--- Records for this exercise ---
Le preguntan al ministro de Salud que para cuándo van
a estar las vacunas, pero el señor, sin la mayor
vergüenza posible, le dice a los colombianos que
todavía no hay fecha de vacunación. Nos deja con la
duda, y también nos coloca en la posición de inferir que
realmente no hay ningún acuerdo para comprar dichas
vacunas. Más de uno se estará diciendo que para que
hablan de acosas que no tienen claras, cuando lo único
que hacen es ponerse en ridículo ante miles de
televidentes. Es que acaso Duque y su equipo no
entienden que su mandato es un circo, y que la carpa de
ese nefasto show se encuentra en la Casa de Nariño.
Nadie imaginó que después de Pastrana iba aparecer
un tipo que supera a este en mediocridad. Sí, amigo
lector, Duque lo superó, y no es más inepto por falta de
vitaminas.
---
■ **Goal of the exercise**: Search the records for lines holding the word "para", then copy each line you find.

■ **Solution to the exercise**:
Le preguntan al ministro de Salud que para cuándo van
realmente no hay ningún acuerdo para comprar dichas
vacunas. Más de uno se estará diciendo que para que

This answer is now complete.